A Review: The Forgotten Son

As many of my readers may know, I’m one writer in the multi-authored Lethbridge-Stewart series, aka The Brigadier of Doctor Who fame. So I thought to look back at the book that launched the series by the author and editor, Andy Frankham-Allen.

My most lasting memory of The Brigadier is an episode of Doctor Who (I could not tell you which) starring Jon Pertwee. I have a clear image in my head of the Doctor driving away in Bessie with Alistair Lethbridge-Stewart looking on. Whether time has altered that visual I don’t know, but that is my clearest memory of first seeing Nicholas Courtney play a character as well-beloved by Who fans as any of the companions.

I’m a Doctor Who fan, but I cannot call myself an aficionado. An abiding love is not the same as repeatedly watching and researching the series to be as knowledgeable as Andy Frankham-Allen. His love of the show shines through not only in this story but in that Lethbridge-Stewart now appears as the lead in a new series of books. I didn’t even know that the first appearance of Lethbridge-Stewart takes place in a 1968 episode The Web of Fear before reading the first book, nor do I remember the Yeti who terrorised London at the control of the Great Intelligence.

The Forgotten Son is a sequel of that story where the Great Intelligence, having escaped, leads Colonel Lethbridge-Stewart away from restoring order in London to his birthplace of Bledoe in Cornwall where he has to face not only a resurgence of the threat but some peculiar truths pertaining to his past. In this way, we learn a great deal more of the character, and in that, the story becomes more than a mere continuance.

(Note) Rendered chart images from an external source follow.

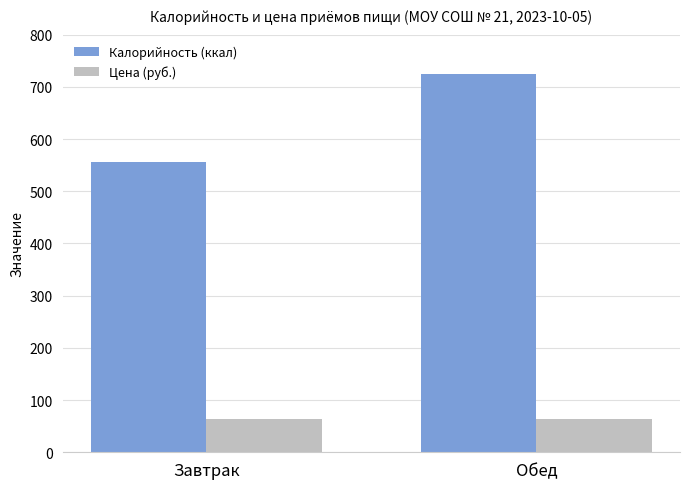

Which series has the widest spread of values?

Калорийность (ккал)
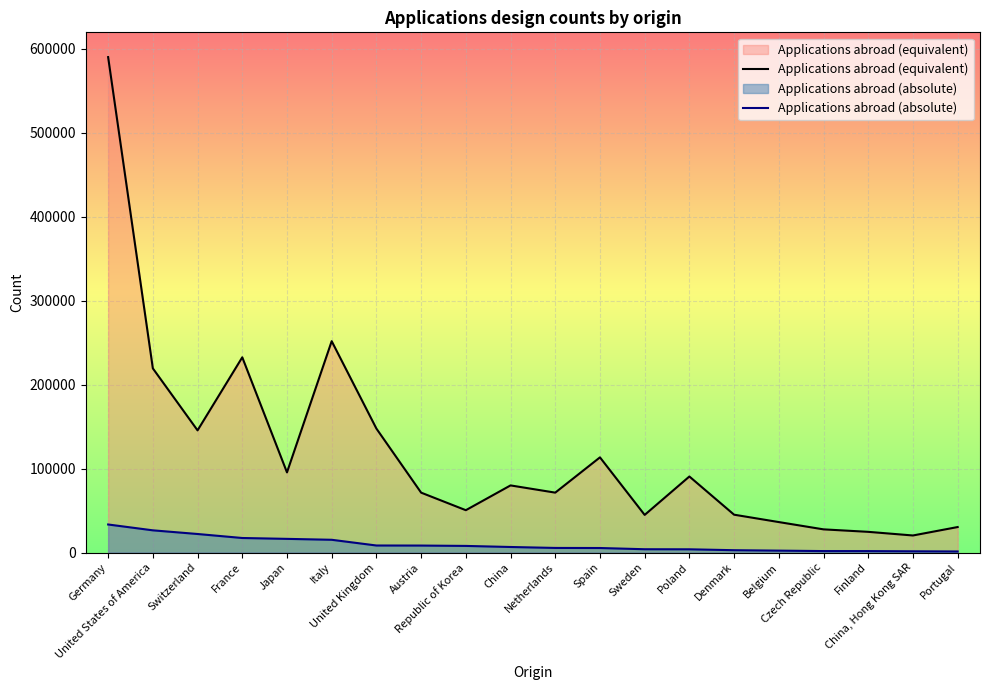

Rank the series by their average value, from lowest to highest.

Applications abroad (absolute), Applications abroad (equivalent)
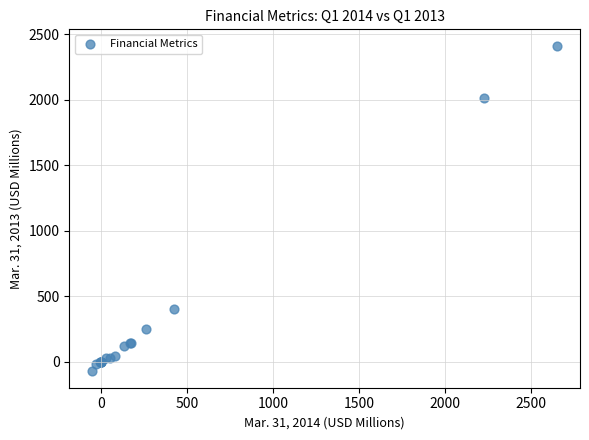

What Y value in the scatter plot is closest to 1169?

402.0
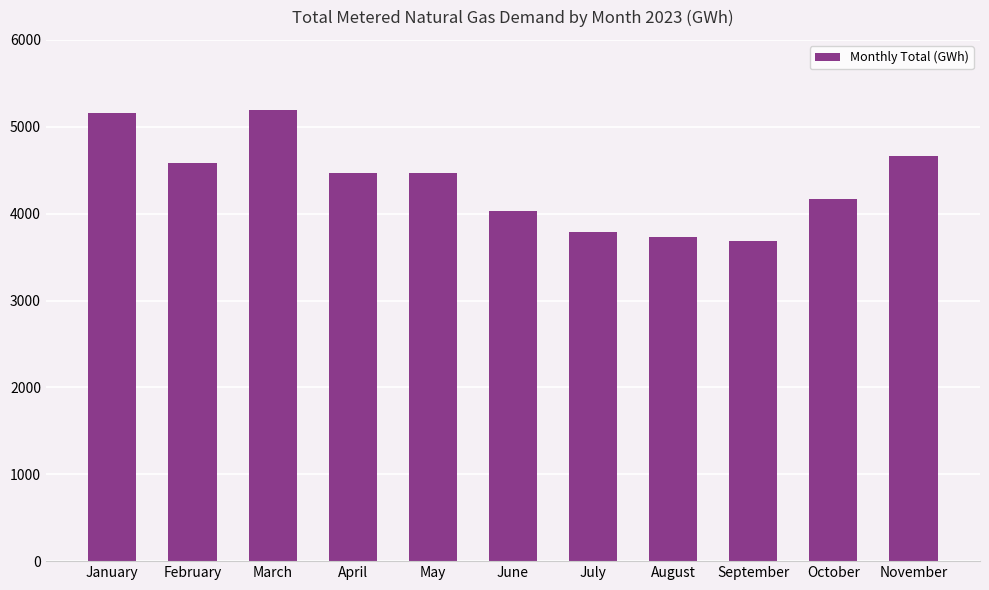

Read the value at July, to the nearest 50.

3800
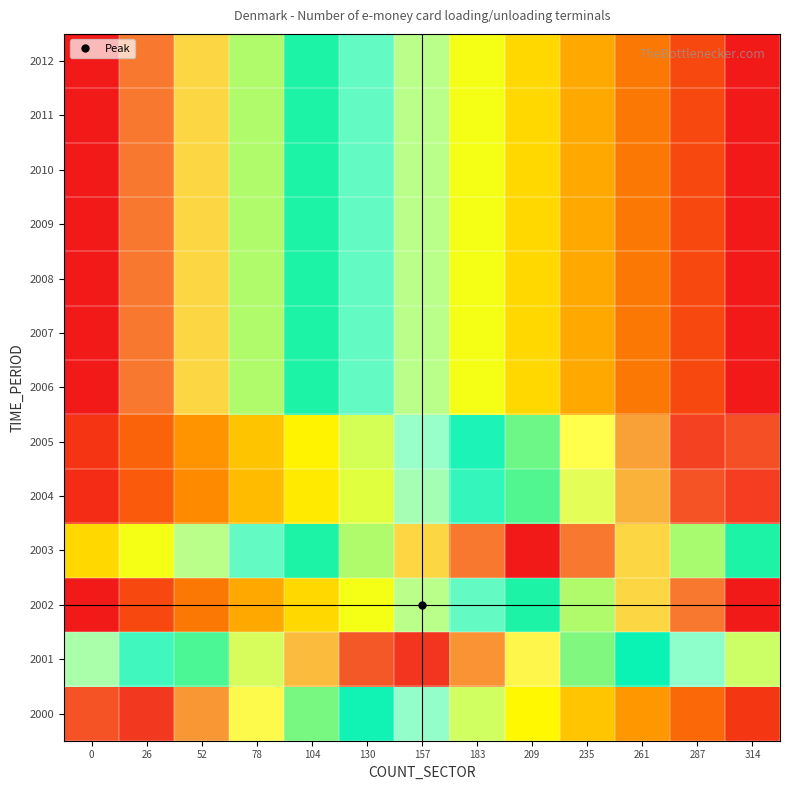

What is the spread (max minus min) of values at 183?

0.5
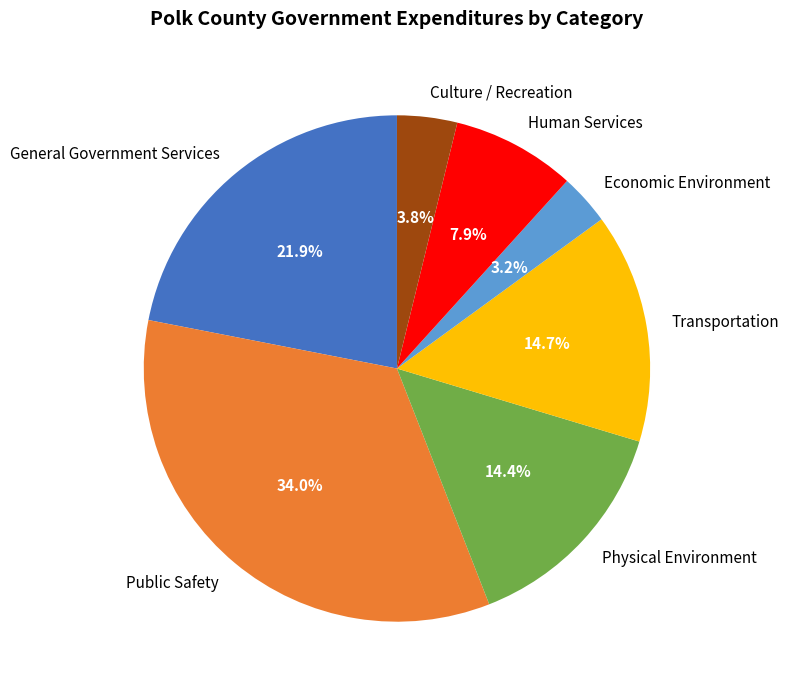

What percentage is the Culture / Recreation slice, to the nearest percent?

4%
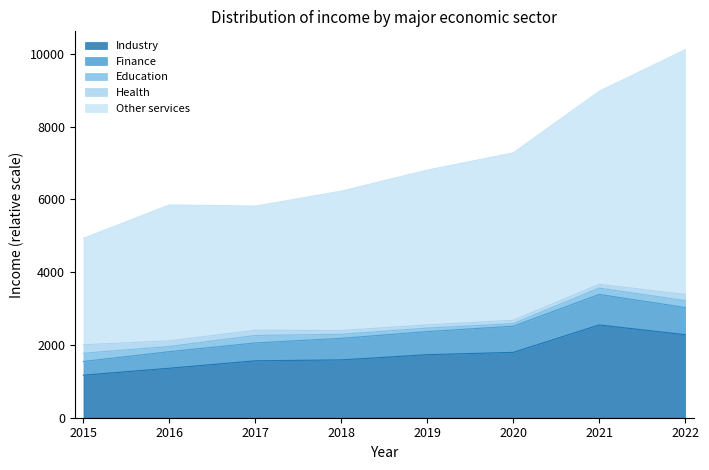

At which category does the chart reach its peak across all series?

7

As I’m not a diehard fan, I reserved my expectations. I wasn’t sure I would enjoy the story at all, but the writing is warm and opulent, making even the more complex elements easy to read and understand. Although I’d say it’s an action driven book, it still reveals much about the characters. I found the work a little choppy in places, but to explain I need to add that some scenes run short, unlike in most novels; however, I’ve encountered this with some tie-in/spin-off series from television before. These books often seem written as complements to the episodes, and the change of scenes happens the way they might in a show. Once I grew used to this, I no longer found it a problem. A pleasure was seeing the story set in Cornwall, an area I know well.

The story is the first and perhaps the hardest to produce. It’s the springboard from which other stories will come and sets the tone, provides a background even those who watch Doctor Who will be unfamiliar with. I’m just sorry Nicholas Courtney didn’t live to see these books come to the market. I can think of nothing better than had he a chance to read even a snippet of this aloud to an audience.

I began the book with a fondness for Lethbridge-Stewart created from nostalgia and memories, but with no desire to get to know this character at all. I finished it, wondering where the novels will take him and what more they might reveal about Lethbridge-Stewart’s job and beyond—the man (both fictitious and real) who will always be to me ‘The Brigadier’.

I cannot end without praising all those who aided in getting this series launched at all. Whether the books meet with commendation or censure, the character deserves his own series and has been too long overlooked.